Six U.S. senators have called for the U.S. Justice Department to investigate whether market manipulation by West Coast oil refiners contributed to a price spike in May and October that sent gasoline prices to record highs above $5 per gallon.
Reuters reported Tuesday that the senators want the Justice Department to conduct a "refinery-by-refinery probe" and subpoena records from California refineries to see whether public reports of maintenance shutdowns were accurate. Two of the state's largest refiners are Valero Energy Corp and Tesoro Corp.
"We are requesting a Department of Justice investigation of possible market manipulation and false reporting by oil refineries, which may have created a perception of a supply shortage when in fact refineries were still producing," the senators said in a letter to U.S. Attorney General Eric Holder.
California is the most populous U.S. state and also the biggest gasoline market. It is largely cut off from U.S. national pipeline and refinery networks and thus more subject to supply and price disruptions.
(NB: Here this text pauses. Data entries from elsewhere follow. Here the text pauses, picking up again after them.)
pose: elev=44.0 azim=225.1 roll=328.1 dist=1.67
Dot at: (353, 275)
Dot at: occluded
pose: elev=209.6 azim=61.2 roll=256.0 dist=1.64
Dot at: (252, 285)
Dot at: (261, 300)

We've reported on more than one occasion, too, that the state's own gasoline requirements, which exceed national standards, often put it in a precarious position when supplies tighten.
The senators cited a report from independent energy consultant Robert McCullough that said two West Coast refineries continued to operate throughout May despite reports they were shut for maintenance.
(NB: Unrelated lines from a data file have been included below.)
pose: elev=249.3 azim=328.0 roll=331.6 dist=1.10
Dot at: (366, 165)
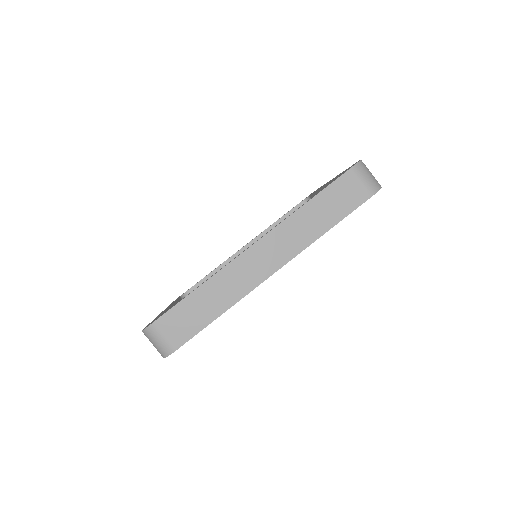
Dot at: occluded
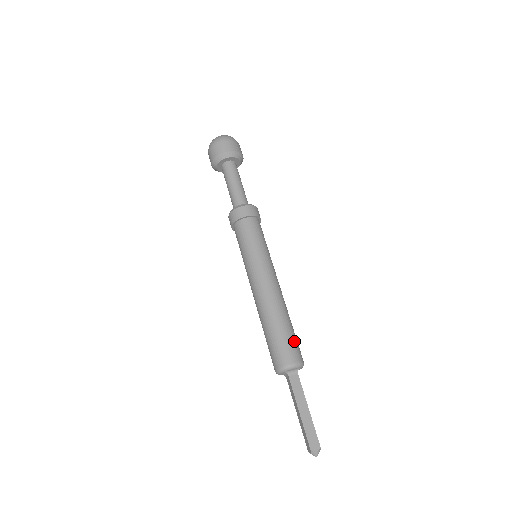
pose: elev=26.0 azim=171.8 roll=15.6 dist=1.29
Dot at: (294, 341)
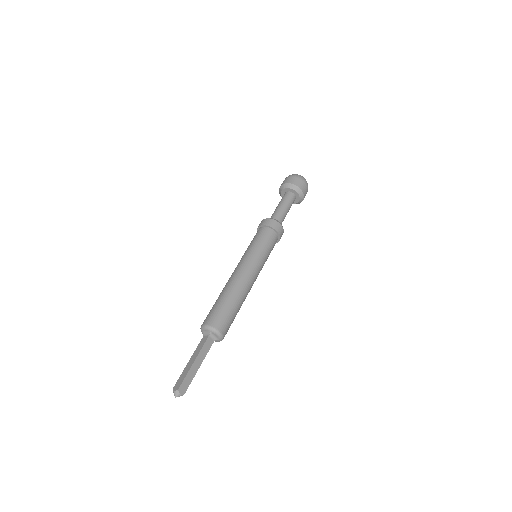
Dot at: (219, 311)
A report issued on November 15 by McCullough Research found that during gasoline price spikes in May and October in California, when drops in production were being blamed for the increases, gasoline inventories actually rose across the state, home to the nation's largest gasoline market.
"An exhaustive review of California refinery emissions data reveals inconsistencies between when refineries were producing petroleum products and publicly reported maintenance shutdowns," the report said.
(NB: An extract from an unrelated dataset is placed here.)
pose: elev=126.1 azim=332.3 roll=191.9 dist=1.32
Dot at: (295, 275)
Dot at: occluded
As you might have expected, Valero, the nation's largest refiner, said past investigations into alleged gasoline price manipulation have consistently come up empty, and that unique factors make the California gasoline market vulnerable to price spikes. Those include boutique blending requirements that make it nearly impossible to import supply from outside the state, said Valero spokesman Bill Day said on Tuesday.
"The self-inflicted factors that contributed to the temporary price increase in California remain in place," Day said. "You don't need a federal investigation to figure that out."
The letter requesting the investigation was signed by senators Maria Cantwell and Patty Murray of Washington, Feinstein and Boxer of California, and Ron Wyden and Jeff Merkley of Oregon.
It's always intriguing when you have two valid points of view at odds with each other. We're keeping a close eye on this to see what, if anything, develops. Just because a request was made is no guarantee that a serious investigation will be conducted.